The Egyptian and Ethiopian irrigation ministers will announce next week in Addis Ababa the consultancy firm which will carry out new water and environmental studies on the 74 billion cubic metre reservoir on the Nile’s largest tributary.
Egyptian Irrigation Minister Hossam Moghazi received on Wednesday an invitation from his Ethiopian counterpart to travel to Addis Ababa next week to announce one of two shortlisted consultancy firms.
The firm should be conducting impact studies on the Renaissance Dam based on the yearly consumption of water amounts of downstream countries (Egypt, Sudan), a statement by the Egyptian irrigation ministry highlighted.
The consultancy firm would also be expected to finish its studies within five months of its appointment, before March 2015, Khaled Wassef, spokesman for Egypt’s minister of water resources and irrigation previously told Ahram Online.
The project has been a source of concern for the Egyptian government since May 2013, when images of the dam’s construction stirred public anxiety about the possible effect on Egypt’s potable water supply.

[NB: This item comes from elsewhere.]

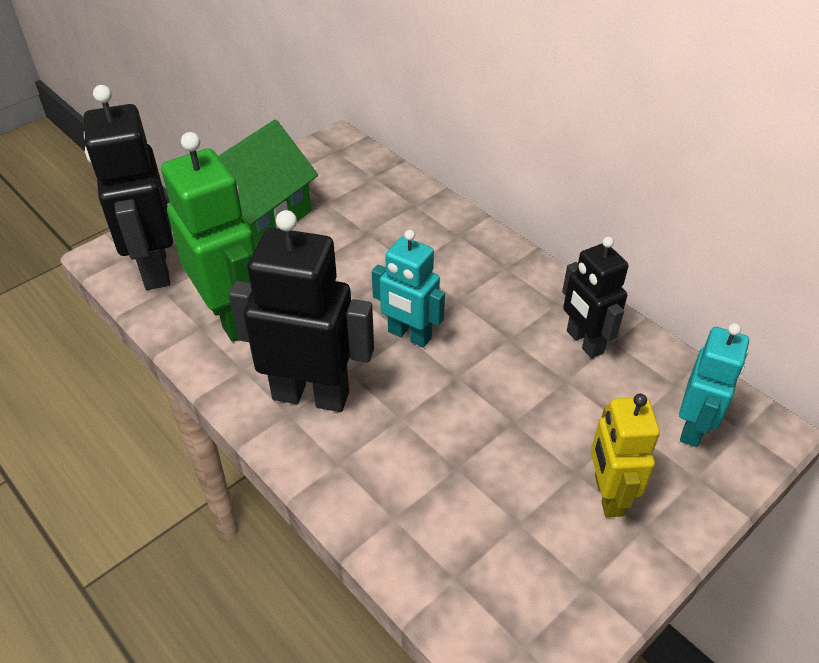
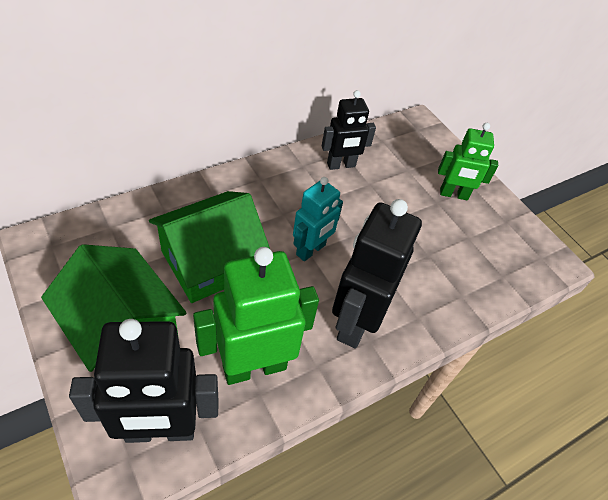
camera: 85 degrees left, 5 degrees up
yellow robot [591,393,660,517] -> green robot [438,123,498,200]
turquoise robot [679,323,749,447] -> none
none -> green house [149,191,270,303]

However, Ethiopia maintains that Egypt’s water share will not be negatively affected by the successful completion of the project, which is being built on a tributary of the Blue Nile.
On March 23, Egypt signed a declaration of principles with the Nile basin countries Ethiopia and Sudan, where they agreed on broad guidelines over Ethiopia’s contested dam.
Ethiopia’s 6,000 megawatt dam, of which 40 percent is already complete, is set to be Africa’s largest and it is feared that it may negatively affect the Nile share of the downstream countries: Egypt and Sudan.